We've just noted how some countries have been or may be considering scrapping tax treaties with the Netherlands, fed up with the abuses that are routed through the country. Now Katrin McGauran at Somo sends us news of a book from within the Netherlands, describing it like this:
I understand it’s a well-put critique form mainstream journalists (former and current editors of the Dutch Quote magazine) that seems to hammer the last nail into the coffin of the official denial that tax evasion and money laundering are not a central part of Dutch trust sector. It also provides a first comprehensive historical overview of the Netherlands as a tax haven I understand (not only from a legal fiscal perspective).
The book is here
, and a web translation of the publicity says, among other things:
"In almost all major corporate scandals of recent times - Enron, Trafigura, Parmalat - were Dutch trust offices or their affiliates in the Caribbean in one way or another involved. Even worse is that the Netherlands is also a turntable in transporting and laundering dirty money, the Italian mafia to Chinese triads, Russian oilmen to Colombian trade houses - they know the road tax haven Netherlands as their pocket. While the government denies this crime, filling lawyers, tax accountants and their pockets with devising structures for criminals.

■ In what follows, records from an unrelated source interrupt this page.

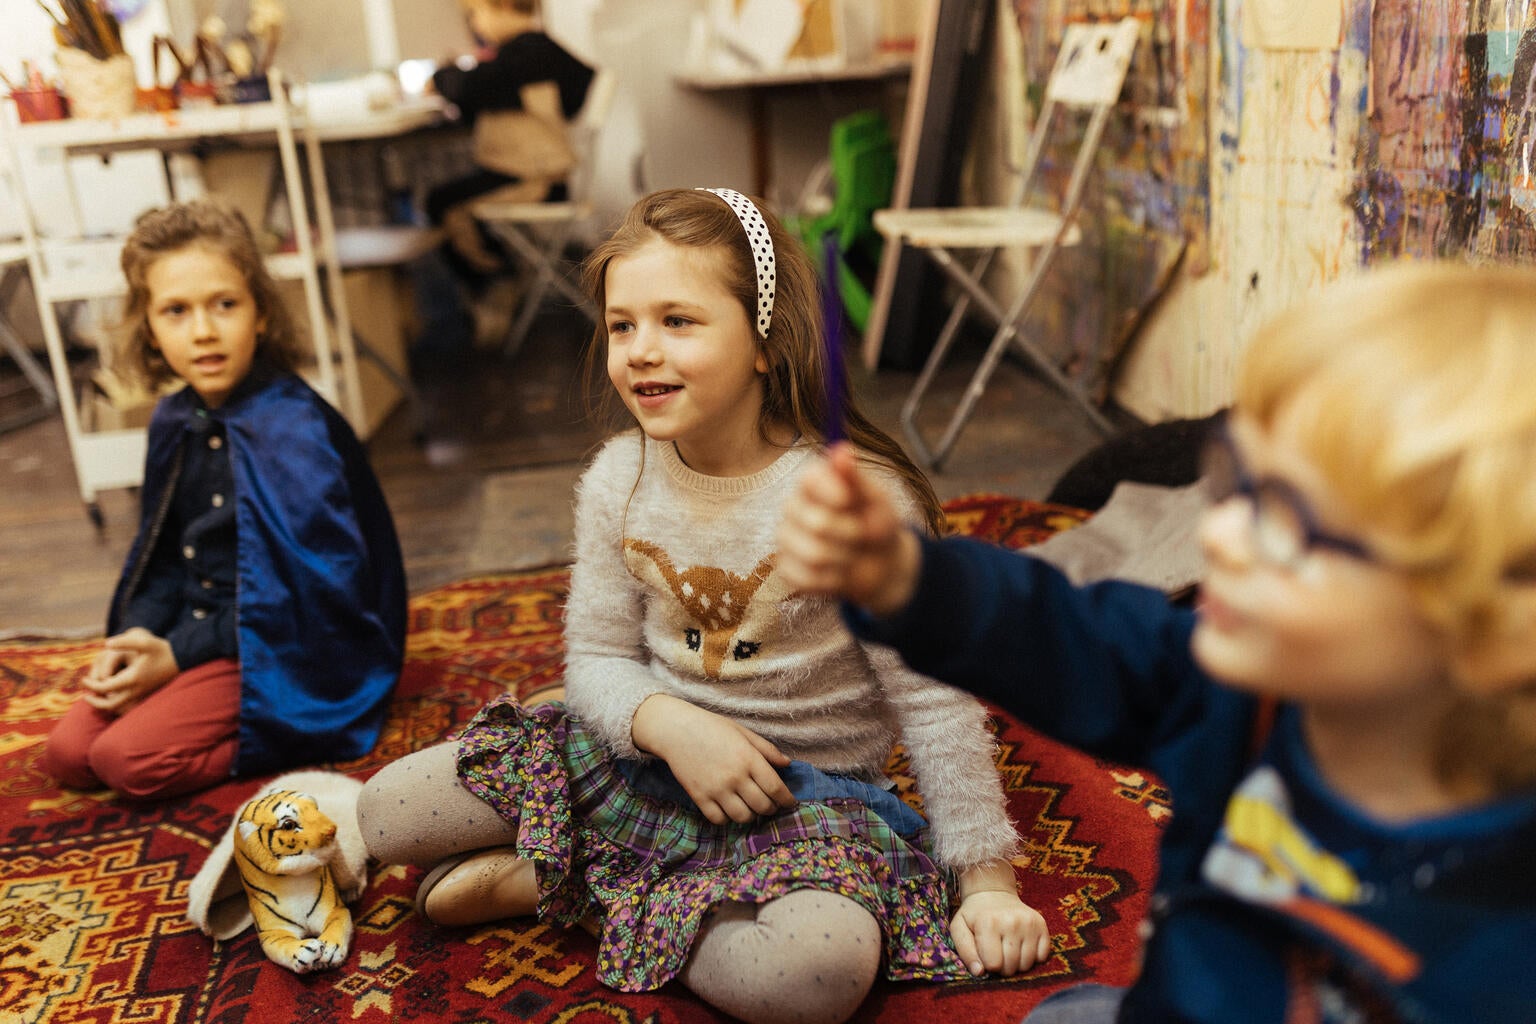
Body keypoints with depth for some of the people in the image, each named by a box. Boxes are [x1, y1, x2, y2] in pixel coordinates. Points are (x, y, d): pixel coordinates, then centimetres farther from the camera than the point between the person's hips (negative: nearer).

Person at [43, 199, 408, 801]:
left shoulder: (295, 430, -21)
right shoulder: (175, 423, 4)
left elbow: (309, 589, -21)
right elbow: (164, 555, 13)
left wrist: (179, 655, -17)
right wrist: (135, 635, -6)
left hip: (290, 651, -8)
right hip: (195, 634, 8)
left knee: (128, 759, -19)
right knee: (67, 753, 0)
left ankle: (274, 735, -1)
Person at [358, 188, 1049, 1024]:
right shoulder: (618, 479, -5)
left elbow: (935, 703, -14)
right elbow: (598, 657, 1)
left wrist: (987, 880, -11)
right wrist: (669, 724, -21)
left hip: (812, 791, -2)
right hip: (644, 757, 3)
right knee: (383, 811, -5)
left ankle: (566, 882, -9)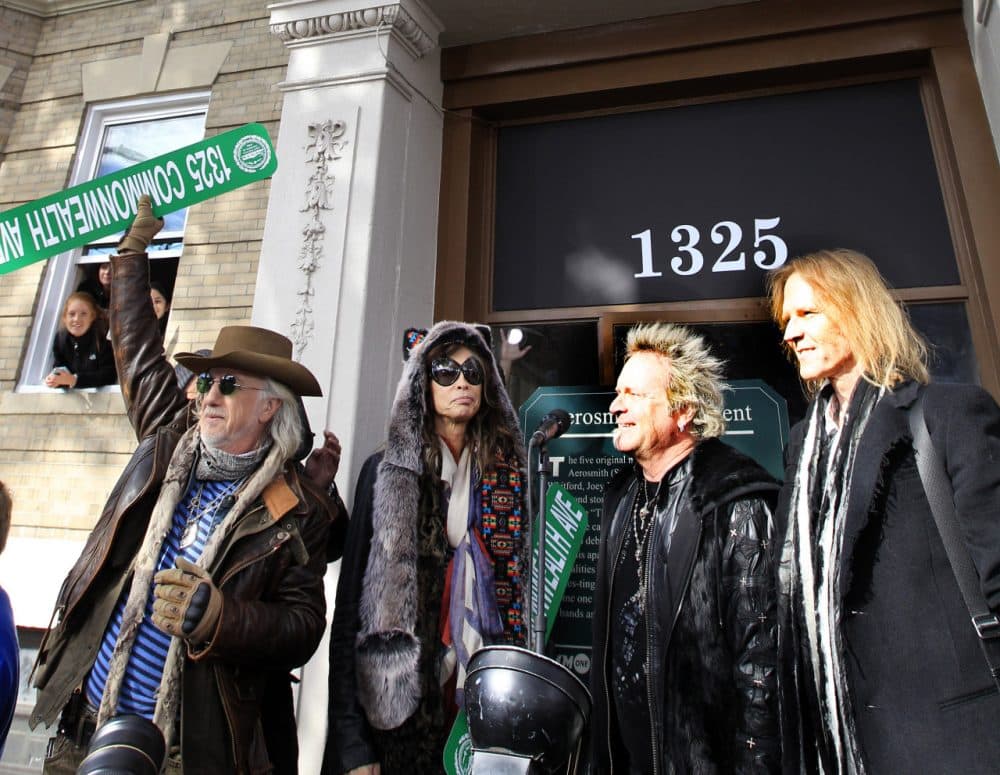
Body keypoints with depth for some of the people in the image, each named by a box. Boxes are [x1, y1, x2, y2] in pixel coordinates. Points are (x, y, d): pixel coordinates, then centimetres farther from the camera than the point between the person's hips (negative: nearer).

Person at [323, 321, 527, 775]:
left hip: (482, 700, 2)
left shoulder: (504, 474, 2)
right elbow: (350, 605, -6)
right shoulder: (387, 470, -4)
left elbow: (517, 593, 2)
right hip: (398, 704, -1)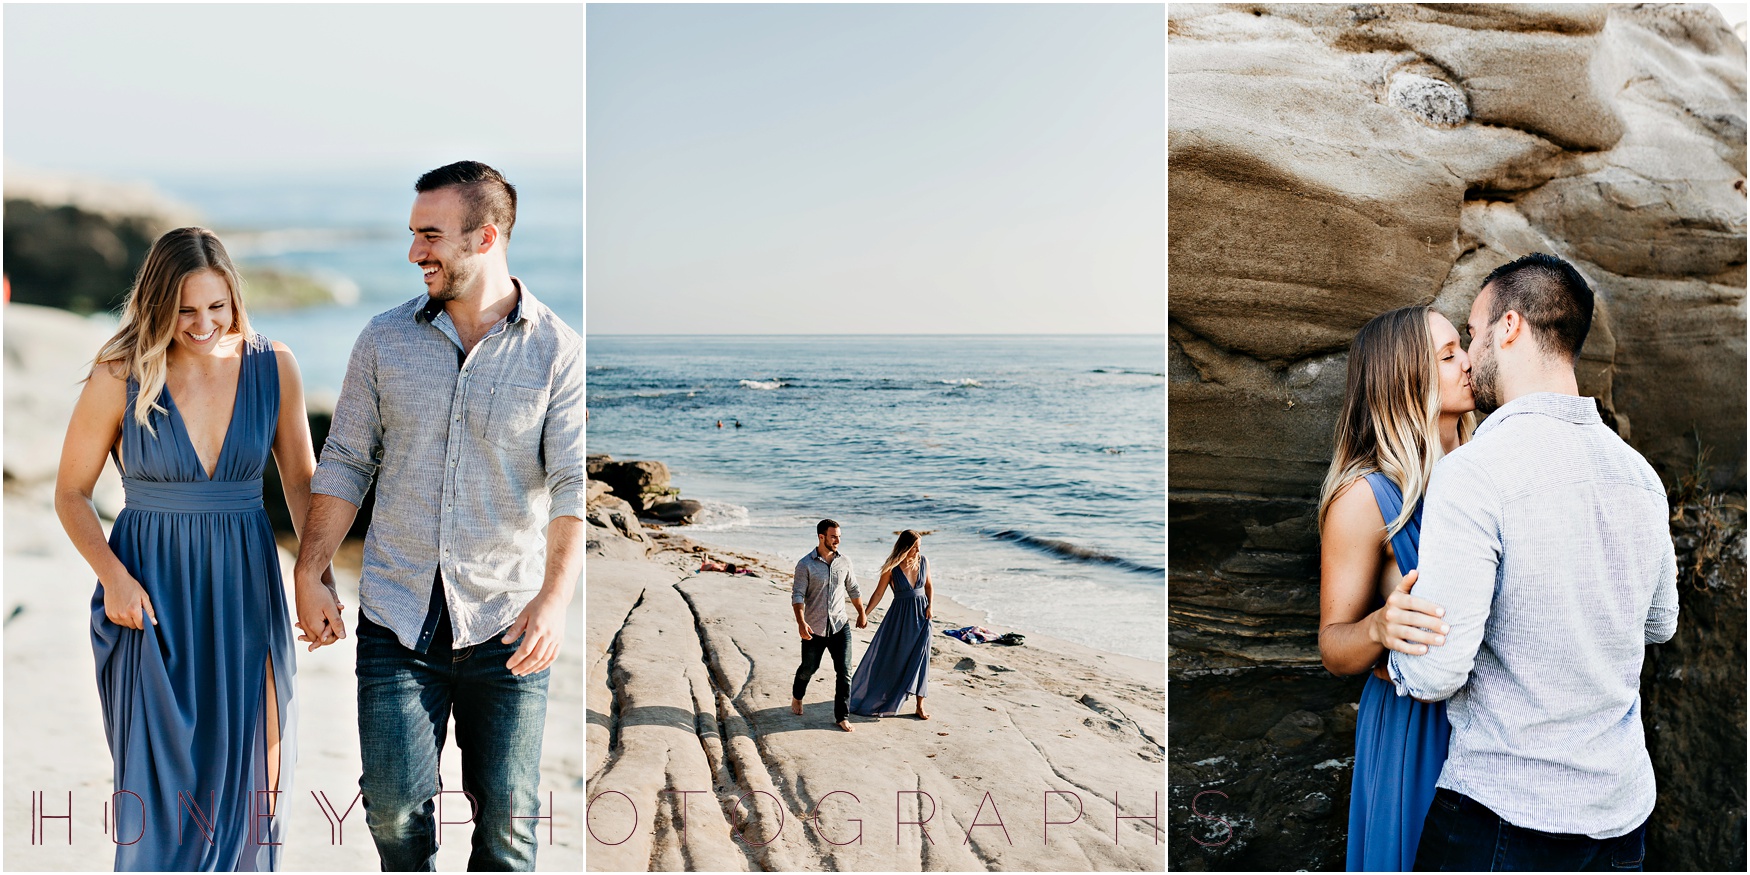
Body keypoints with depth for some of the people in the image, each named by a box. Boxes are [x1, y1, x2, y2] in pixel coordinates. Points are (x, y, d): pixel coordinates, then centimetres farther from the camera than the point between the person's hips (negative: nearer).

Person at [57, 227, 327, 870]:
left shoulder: (272, 366, -3)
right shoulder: (120, 377, -8)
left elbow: (301, 481, 4)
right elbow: (71, 492, 1)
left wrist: (317, 570, -10)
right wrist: (112, 575, -14)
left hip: (244, 592, 2)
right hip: (153, 597, -2)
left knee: (249, 777, 9)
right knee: (162, 782, 2)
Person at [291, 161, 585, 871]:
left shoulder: (557, 351, -5)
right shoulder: (384, 340, 5)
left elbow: (575, 485, -11)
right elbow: (345, 463, 9)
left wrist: (554, 598, -23)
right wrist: (309, 575, 3)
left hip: (506, 624, -2)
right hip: (395, 618, 2)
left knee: (508, 813, 5)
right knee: (393, 800, 1)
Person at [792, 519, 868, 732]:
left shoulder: (844, 561, 2)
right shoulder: (805, 564, -10)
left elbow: (853, 589, 15)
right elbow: (797, 595, -14)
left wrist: (862, 613, 22)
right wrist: (801, 622, -26)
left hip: (840, 626, 2)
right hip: (814, 628, -2)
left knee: (844, 671, -4)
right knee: (809, 668, 15)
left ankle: (842, 716, 5)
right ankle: (797, 696, 45)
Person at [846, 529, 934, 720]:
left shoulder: (924, 561, -3)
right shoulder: (892, 568, -13)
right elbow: (878, 593, -8)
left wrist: (930, 605, -2)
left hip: (920, 615, 2)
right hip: (899, 616, -2)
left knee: (919, 658, 1)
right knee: (888, 657, 8)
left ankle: (920, 705, 7)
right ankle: (878, 694, 30)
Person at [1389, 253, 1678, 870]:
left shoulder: (1473, 473, -20)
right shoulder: (1639, 473, 4)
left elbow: (1435, 673, -23)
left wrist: (1391, 660, -1)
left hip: (1508, 813, -7)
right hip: (1624, 805, 7)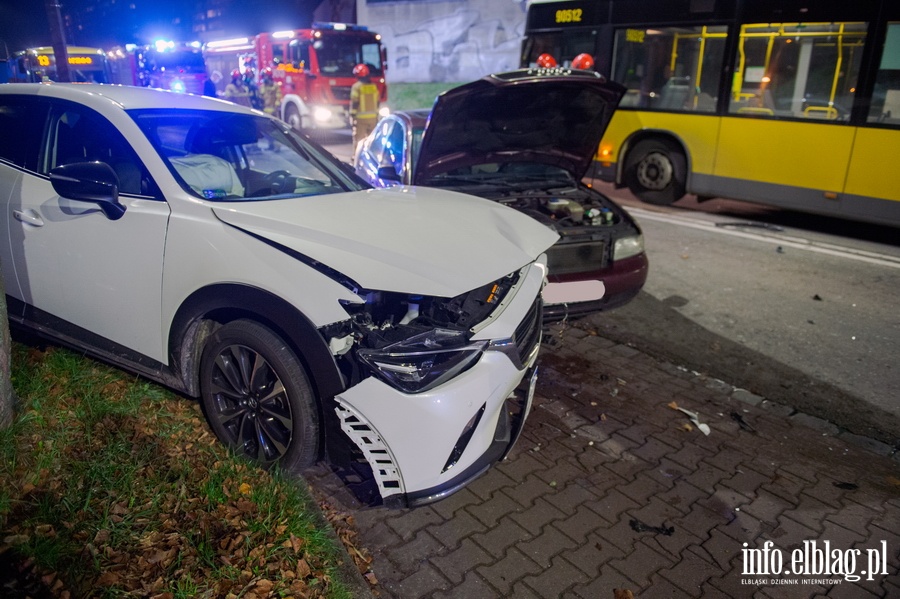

It is therefore no wonder that the criticism Netherlands increases. What have we here anyway? The trust sector and other stakeholders in the financial industry often defend themselves by pointing to the employment and additional tax revenues. But from the calculation in the tax haven is created, it appears that the proceeds rather disappointing."
It's in Dutch, but it looks like a very useful contribution to the literature.